Para sair com alguma dignidade, avanço que a minha frase “Cresci numa casa com muitos livros” seria rematada com “mas não li quase nenhum dos que lá havia, nem tive grande vontade”. Chutava o pedantismo para canto e estabelecia a ponte com o “Eu e os Políticos”. Não li, nem tive grande vontade.

 

Sítios certos, lugares certos e o resto:

No DN, António Barreto e Pedro Tadeu põem o dedo em feridas jornalísticas, enquanto o Quarto Poder nos põe os dedos na garganta.
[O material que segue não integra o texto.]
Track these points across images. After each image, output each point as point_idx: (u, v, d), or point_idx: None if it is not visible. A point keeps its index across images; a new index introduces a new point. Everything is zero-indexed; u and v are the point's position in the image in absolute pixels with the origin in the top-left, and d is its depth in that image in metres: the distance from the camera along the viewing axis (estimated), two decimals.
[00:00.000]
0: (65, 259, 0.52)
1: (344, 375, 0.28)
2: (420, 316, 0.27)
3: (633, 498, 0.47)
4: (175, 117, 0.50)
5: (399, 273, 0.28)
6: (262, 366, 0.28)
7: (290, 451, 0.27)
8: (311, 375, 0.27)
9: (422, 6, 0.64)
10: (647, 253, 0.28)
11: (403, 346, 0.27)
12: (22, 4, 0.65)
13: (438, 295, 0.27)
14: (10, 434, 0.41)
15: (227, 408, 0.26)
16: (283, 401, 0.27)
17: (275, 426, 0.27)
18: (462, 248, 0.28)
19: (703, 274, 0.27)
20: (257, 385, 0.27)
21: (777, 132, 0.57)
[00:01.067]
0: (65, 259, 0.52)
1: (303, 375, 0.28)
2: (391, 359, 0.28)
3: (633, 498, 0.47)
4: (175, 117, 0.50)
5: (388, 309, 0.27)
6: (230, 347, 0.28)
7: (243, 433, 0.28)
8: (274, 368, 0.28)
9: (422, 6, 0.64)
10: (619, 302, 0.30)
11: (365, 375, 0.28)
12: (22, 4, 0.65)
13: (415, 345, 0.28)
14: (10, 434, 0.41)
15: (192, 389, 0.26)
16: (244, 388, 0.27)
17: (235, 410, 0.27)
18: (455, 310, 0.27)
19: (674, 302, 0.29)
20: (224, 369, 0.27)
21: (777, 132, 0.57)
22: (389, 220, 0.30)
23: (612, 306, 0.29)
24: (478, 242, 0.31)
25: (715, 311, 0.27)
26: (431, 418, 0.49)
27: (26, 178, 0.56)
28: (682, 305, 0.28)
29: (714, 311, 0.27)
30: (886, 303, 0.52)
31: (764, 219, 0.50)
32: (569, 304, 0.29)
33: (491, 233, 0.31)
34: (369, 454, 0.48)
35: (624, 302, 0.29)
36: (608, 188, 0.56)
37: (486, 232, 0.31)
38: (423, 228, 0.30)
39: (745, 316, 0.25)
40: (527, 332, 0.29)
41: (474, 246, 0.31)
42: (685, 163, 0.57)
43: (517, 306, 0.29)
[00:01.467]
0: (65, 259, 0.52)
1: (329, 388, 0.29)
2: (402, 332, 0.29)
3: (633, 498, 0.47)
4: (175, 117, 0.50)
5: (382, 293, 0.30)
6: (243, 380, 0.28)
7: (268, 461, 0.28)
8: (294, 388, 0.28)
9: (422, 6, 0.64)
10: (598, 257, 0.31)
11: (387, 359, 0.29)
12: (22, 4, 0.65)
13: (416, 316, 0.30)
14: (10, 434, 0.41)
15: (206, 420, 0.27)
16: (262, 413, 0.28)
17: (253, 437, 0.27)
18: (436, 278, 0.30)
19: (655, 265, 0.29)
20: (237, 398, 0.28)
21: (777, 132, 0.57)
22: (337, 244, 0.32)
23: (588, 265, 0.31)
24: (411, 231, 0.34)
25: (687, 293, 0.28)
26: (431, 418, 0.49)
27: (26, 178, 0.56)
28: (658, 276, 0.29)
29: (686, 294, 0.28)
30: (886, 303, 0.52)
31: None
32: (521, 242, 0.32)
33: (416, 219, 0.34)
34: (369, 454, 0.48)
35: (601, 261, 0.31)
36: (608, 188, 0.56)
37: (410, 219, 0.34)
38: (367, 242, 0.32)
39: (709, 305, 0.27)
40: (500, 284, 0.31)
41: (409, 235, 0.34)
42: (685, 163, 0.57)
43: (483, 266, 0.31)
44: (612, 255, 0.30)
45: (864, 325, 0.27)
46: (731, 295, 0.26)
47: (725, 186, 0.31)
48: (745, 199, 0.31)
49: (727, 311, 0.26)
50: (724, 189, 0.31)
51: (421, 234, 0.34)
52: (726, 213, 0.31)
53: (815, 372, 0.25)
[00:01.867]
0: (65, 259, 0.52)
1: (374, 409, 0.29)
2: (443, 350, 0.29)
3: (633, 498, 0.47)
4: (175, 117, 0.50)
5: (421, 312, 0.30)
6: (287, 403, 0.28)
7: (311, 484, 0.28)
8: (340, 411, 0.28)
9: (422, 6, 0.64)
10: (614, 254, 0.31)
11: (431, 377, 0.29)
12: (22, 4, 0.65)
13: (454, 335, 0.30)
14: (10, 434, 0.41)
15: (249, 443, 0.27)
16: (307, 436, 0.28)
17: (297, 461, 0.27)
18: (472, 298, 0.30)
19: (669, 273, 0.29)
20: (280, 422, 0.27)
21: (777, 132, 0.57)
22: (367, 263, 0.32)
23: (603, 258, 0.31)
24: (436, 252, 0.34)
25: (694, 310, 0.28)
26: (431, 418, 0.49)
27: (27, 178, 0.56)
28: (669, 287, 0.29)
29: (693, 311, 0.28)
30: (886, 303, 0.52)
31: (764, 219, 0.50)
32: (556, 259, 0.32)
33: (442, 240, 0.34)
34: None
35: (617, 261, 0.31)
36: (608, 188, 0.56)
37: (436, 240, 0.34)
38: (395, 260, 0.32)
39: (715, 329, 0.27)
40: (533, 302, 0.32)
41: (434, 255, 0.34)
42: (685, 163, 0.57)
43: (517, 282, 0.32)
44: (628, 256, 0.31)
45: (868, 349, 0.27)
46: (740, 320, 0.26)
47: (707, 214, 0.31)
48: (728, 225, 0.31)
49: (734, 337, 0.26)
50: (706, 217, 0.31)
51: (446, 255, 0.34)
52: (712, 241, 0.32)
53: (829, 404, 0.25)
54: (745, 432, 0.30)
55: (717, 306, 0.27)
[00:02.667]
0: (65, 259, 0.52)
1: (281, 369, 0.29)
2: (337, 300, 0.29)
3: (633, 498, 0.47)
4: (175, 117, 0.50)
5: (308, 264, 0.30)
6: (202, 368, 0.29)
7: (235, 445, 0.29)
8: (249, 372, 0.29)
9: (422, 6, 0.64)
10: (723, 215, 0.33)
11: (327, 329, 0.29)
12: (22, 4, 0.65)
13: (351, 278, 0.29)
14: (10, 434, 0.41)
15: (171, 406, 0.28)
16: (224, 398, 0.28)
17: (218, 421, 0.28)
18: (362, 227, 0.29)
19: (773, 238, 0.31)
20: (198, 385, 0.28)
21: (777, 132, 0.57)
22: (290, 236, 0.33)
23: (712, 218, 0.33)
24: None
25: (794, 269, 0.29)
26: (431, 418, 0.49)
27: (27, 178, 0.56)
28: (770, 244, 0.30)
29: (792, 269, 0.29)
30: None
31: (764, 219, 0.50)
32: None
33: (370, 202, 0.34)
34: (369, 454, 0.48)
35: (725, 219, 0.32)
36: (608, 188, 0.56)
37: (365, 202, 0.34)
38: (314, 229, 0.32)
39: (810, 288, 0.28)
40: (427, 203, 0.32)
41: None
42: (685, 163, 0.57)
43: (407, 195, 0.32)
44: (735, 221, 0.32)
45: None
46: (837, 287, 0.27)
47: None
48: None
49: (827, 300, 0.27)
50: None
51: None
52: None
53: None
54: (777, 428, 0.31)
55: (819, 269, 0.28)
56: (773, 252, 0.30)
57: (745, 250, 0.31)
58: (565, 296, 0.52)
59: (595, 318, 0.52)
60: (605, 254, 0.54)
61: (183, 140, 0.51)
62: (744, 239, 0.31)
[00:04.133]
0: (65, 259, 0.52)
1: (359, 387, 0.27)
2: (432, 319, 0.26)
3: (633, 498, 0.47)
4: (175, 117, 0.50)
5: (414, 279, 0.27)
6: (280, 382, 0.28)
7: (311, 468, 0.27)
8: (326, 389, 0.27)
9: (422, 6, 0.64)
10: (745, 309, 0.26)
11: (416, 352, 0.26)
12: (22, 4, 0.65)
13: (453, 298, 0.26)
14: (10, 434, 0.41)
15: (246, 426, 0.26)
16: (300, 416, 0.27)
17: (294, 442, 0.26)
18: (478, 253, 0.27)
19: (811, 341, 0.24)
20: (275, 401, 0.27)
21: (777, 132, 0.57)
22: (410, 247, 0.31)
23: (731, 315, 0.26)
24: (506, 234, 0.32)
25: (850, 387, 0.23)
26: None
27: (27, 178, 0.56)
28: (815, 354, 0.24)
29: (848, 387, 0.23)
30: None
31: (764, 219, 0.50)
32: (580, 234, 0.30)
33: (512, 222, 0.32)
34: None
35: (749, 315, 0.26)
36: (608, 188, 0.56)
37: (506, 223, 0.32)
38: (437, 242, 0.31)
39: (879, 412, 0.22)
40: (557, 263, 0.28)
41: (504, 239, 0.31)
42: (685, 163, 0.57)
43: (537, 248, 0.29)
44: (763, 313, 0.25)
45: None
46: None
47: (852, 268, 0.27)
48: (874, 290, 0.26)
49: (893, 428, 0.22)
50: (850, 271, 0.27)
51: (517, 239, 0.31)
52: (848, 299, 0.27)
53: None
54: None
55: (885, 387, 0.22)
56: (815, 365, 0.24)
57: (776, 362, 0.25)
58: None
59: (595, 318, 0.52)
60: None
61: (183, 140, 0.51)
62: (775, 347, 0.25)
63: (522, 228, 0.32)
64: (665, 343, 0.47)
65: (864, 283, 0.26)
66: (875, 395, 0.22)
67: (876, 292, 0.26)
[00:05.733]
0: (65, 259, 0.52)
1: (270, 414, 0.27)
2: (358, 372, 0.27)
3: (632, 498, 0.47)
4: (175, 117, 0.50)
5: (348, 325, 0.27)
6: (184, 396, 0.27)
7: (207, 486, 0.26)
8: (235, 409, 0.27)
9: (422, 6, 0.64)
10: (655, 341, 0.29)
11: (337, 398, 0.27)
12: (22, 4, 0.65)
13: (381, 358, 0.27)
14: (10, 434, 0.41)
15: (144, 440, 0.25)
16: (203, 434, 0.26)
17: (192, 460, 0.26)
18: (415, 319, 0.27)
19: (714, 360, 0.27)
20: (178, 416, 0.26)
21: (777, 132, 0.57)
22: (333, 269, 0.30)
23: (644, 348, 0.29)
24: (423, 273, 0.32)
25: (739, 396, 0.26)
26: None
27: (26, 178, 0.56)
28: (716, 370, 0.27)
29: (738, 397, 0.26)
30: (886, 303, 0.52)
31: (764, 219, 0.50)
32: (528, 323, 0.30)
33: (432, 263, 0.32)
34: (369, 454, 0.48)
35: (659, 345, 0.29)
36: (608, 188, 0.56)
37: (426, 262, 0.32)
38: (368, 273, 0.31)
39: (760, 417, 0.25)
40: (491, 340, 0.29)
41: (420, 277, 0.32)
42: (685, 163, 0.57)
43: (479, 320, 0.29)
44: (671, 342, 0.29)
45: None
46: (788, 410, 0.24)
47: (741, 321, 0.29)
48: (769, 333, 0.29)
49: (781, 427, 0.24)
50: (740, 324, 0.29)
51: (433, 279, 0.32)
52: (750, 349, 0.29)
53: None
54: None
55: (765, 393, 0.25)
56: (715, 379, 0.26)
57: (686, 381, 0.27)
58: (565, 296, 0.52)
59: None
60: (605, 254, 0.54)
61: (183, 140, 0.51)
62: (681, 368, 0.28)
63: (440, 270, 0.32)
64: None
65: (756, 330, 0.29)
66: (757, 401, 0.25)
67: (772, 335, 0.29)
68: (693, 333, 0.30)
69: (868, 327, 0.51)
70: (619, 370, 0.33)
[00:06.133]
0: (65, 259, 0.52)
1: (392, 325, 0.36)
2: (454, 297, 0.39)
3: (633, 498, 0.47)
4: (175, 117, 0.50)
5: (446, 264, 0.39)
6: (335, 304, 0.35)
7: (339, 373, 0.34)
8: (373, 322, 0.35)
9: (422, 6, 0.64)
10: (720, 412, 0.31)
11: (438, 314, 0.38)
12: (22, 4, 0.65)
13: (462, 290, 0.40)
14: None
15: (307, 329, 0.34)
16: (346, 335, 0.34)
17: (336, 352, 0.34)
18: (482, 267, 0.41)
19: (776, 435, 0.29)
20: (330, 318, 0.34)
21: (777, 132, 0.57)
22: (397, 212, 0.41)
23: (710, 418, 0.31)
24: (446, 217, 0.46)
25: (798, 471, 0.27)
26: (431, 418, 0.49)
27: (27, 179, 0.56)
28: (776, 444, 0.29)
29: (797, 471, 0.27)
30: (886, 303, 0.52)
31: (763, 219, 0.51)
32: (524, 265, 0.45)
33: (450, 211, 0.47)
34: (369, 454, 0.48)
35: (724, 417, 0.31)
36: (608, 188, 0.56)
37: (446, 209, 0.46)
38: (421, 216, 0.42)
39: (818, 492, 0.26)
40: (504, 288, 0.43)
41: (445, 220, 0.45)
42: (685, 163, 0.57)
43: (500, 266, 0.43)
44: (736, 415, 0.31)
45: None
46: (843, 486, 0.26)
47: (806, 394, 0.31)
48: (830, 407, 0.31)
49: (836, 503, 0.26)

Fico muito contente por subscrever grande parte do que escreveu Manuel Carvalho no passado Domingo, pois custar-me-ia muito discordar dum artigo cujo título invoca uma canção de Leonard Cohen, ainda para mais escassos dias após esse titã ter completado 82 anos. 

O conceito de “Peresnão tem nada de inovador. Isso acaba por ser um trunfo, porque o recém estreado primeiro episódio destaca-se ao fazer resultar (na perfeição, diria) algumas fórmulas com historial de falhanço, ou amadorismo intratável, aqui em Portugal.